Project description:Exposure of Saccharomyces cerevisiae to alkaline pH represents a stress condition that generates a compensatory reaction. Here we examine a possible role of the protein kinase-A (PKA) pathway in this response. The phenotypic analysis reveals that mutations that activate the PKA pathway (ira1 ira2, bcy1) tend to cause sensitivity to alkaline pH, whereas its deactivation develops tolerance to this stress. We observe that alkalinization causes a transient decrease in cAMP, the main regulator of the pathway. Alkaline pH causes rapid nuclear localization of the PKA-regulated Msn2 transcription factor which, together with Msn4, mediates a general stress response by binding to STRE sequences in many promoters. Consequently, a synthetic STRE-LacZ reporter shows a rapid induction in response to alkaline stress. An msn2 msn4 mutant is sensitive to alkaline pH, and transcriptomic analysis reveals that after 10 minutes of alkaline stress, the expression of many induced genes (47%) depends, at least in part, on the presence of Msn2 and Msn4. Taken together, these results demonstrate that inhibition of the PKA pathway by alkaline pH represents a substantial part of the adaptive response to this kind of stress and that this response involves Msn2/Msn4-mediated gene remodeling. However, the relevance of attenuation of PKA in high pH tolerance is not restricted to regulation of Msn2 function.
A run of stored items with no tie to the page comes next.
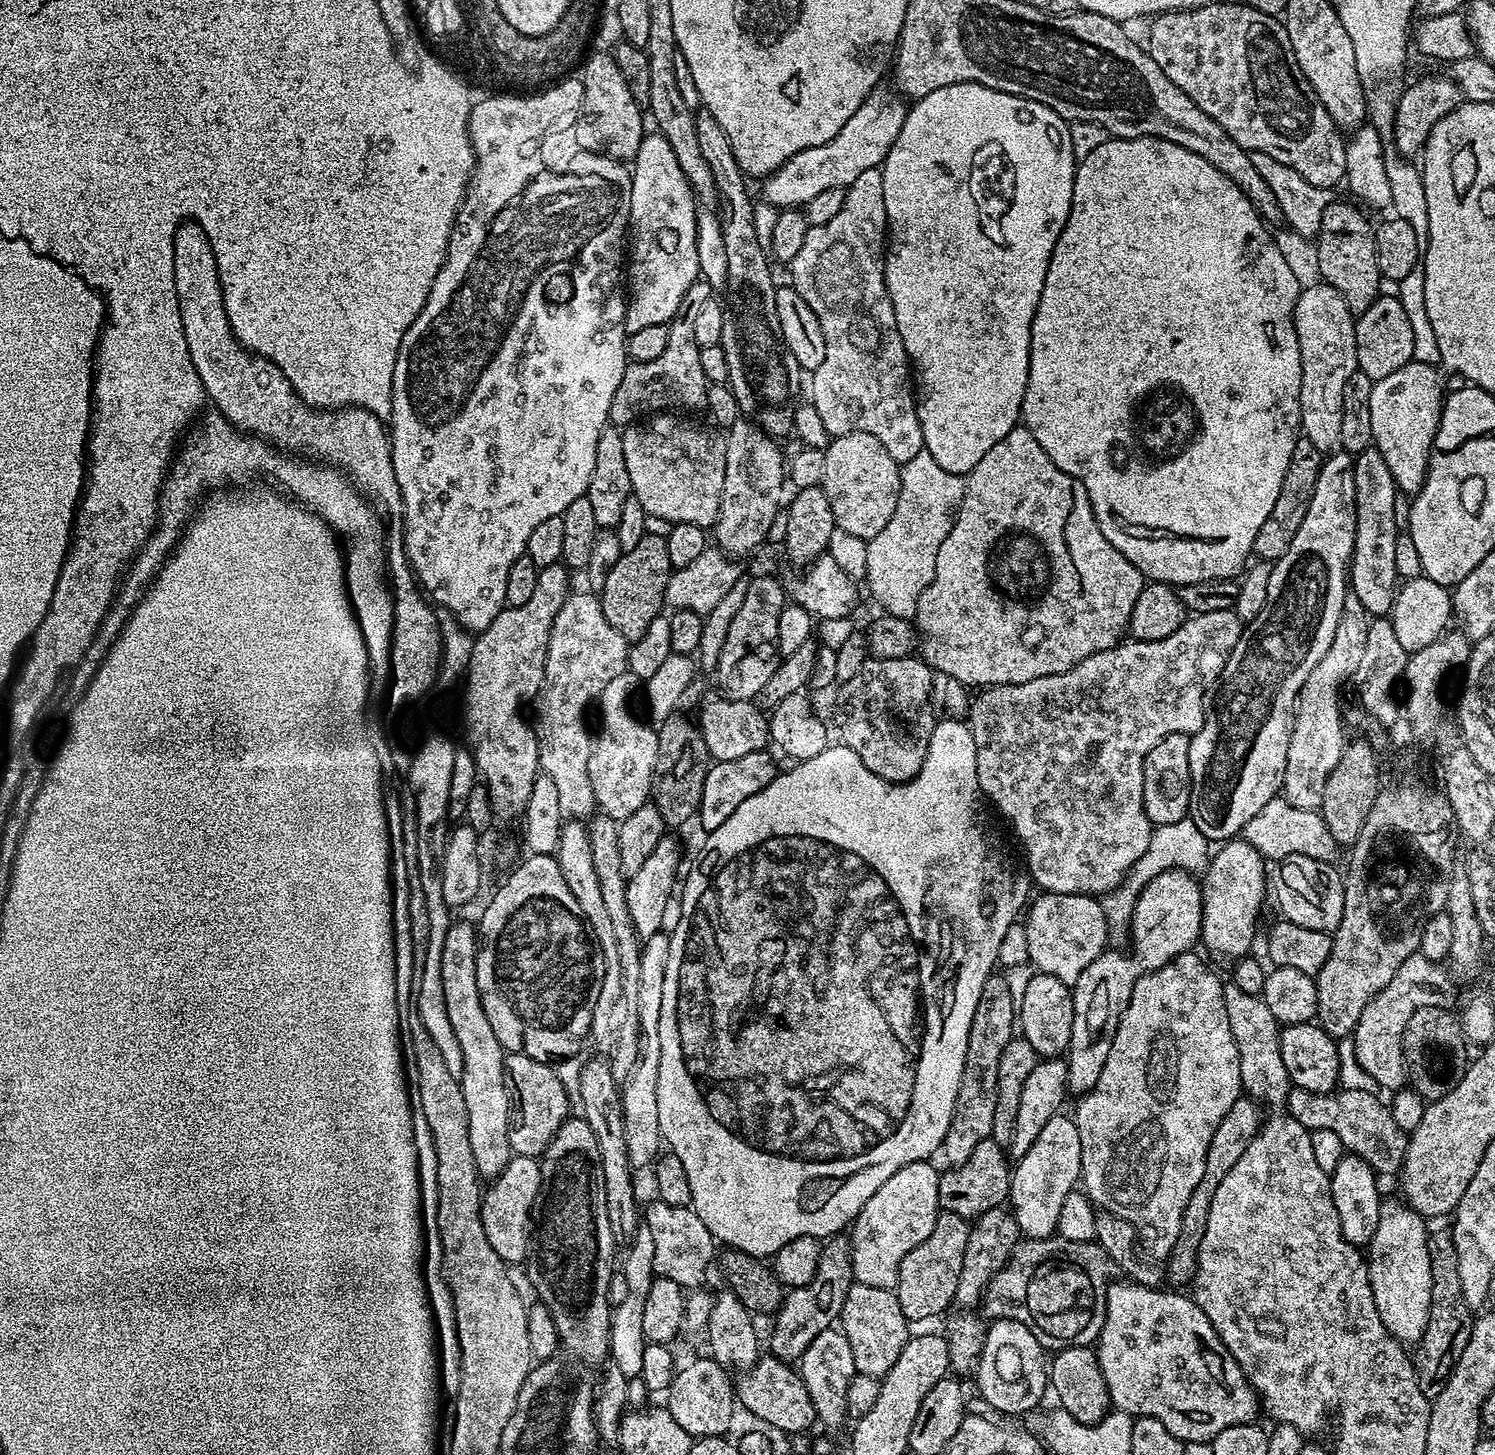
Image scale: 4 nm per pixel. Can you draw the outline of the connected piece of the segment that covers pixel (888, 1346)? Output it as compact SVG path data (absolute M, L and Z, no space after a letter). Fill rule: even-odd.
M854 1282L850 1286L850 1294L846 1294L839 1323L846 1334L846 1340L850 1342L857 1373L877 1378L883 1378L894 1366L910 1337L910 1322L906 1314L902 1314L902 1306L898 1306L898 1298L891 1288Z

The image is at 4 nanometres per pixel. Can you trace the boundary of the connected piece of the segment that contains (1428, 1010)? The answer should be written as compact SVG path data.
M1438 1004L1422 1006L1422 1010L1414 1010L1410 1022L1406 1022L1402 1059L1408 1069L1407 1083L1425 1102L1441 1100L1450 1094L1450 1090L1462 1082L1462 1074L1470 1063L1470 1045L1464 1039L1464 1029L1460 1027L1457 1013L1446 1009Z

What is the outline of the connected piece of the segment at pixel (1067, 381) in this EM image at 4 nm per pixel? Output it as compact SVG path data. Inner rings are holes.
M1143 136L1125 140L1109 138L1106 142L1102 142L1102 146L1098 146L1098 150L1086 154L1086 158L1079 161L1076 166L1070 218L1066 218L1066 226L1054 246L1050 266L1046 270L1046 286L1042 286L1042 298L1038 302L1038 310L1034 314L1034 322L1030 330L1030 370L1020 415L1023 427L1028 428L1030 434L1038 438L1038 446L1042 446L1046 454L1050 454L1050 462L1054 462L1058 470L1070 474L1072 479L1086 486L1086 494L1090 498L1094 518L1102 534L1106 534L1106 542L1110 542L1114 550L1130 558L1130 562L1134 562L1134 566L1145 578L1158 584L1179 586L1203 580L1230 580L1239 577L1245 571L1252 556L1254 538L1258 535L1258 530L1262 530L1262 522L1266 522L1274 501L1278 499L1278 490L1282 490L1282 478L1286 478L1286 466L1290 466L1290 454L1294 454L1294 446L1300 432L1300 391L1302 390L1302 358L1298 350L1298 334L1294 326L1294 306L1300 297L1302 281L1296 277L1295 270L1288 265L1283 250L1272 241L1267 227L1269 228L1269 225L1257 212L1250 198L1246 198L1244 191L1233 180L1226 178L1222 170L1206 162L1206 158L1194 154L1194 150L1186 150L1186 146L1178 146L1174 142L1163 140L1161 136Z

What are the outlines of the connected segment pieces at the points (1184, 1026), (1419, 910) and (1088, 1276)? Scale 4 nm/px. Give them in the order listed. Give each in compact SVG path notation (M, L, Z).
M1195 951L1184 952L1174 958L1166 966L1147 972L1134 986L1130 994L1130 1002L1120 1015L1118 1030L1114 1034L1114 1043L1110 1045L1110 1054L1106 1054L1106 1066L1102 1066L1102 1074L1098 1082L1089 1092L1083 1093L1076 1104L1074 1119L1078 1126L1078 1138L1082 1142L1082 1158L1080 1159L1080 1184L1088 1199L1097 1209L1112 1212L1118 1218L1126 1218L1141 1237L1144 1236L1157 1248L1167 1253L1180 1237L1180 1227L1186 1206L1198 1186L1202 1182L1202 1174L1206 1170L1206 1158L1210 1150L1210 1138L1214 1138L1214 1130L1218 1130L1218 1122L1226 1118L1226 1113L1234 1102L1242 1095L1242 1066L1238 1046L1234 1042L1234 1034L1230 1030L1230 1017L1226 1014L1226 998L1224 984L1208 969L1208 964Z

Eight samples were analyzed: WT and the MCY5278 mutant strain, lacking both Msn2 and Msn4, in the presence of 20 mM KOH (pH 8) and in the presence of 20 mM KCl (non-induced conditions) for 10 and 30 min of stress. 2 biological replicates were analyzed for each condition, and dye-swapping was carried out for each comparison of samples. We compared the expression profiles of: 1) WT +KOH vs. WT +KCl after 10 min 2) msn2 msn4 mutant +KOH vs. msn2 msn4 +KCl after 10 min 3)WT +KOH vs. WT +KCl after 30 min 4) msn2 msn4 mutant +KOH vs. msn2 msn4 +KCl after 30 min Total number of chips analyzed: 16.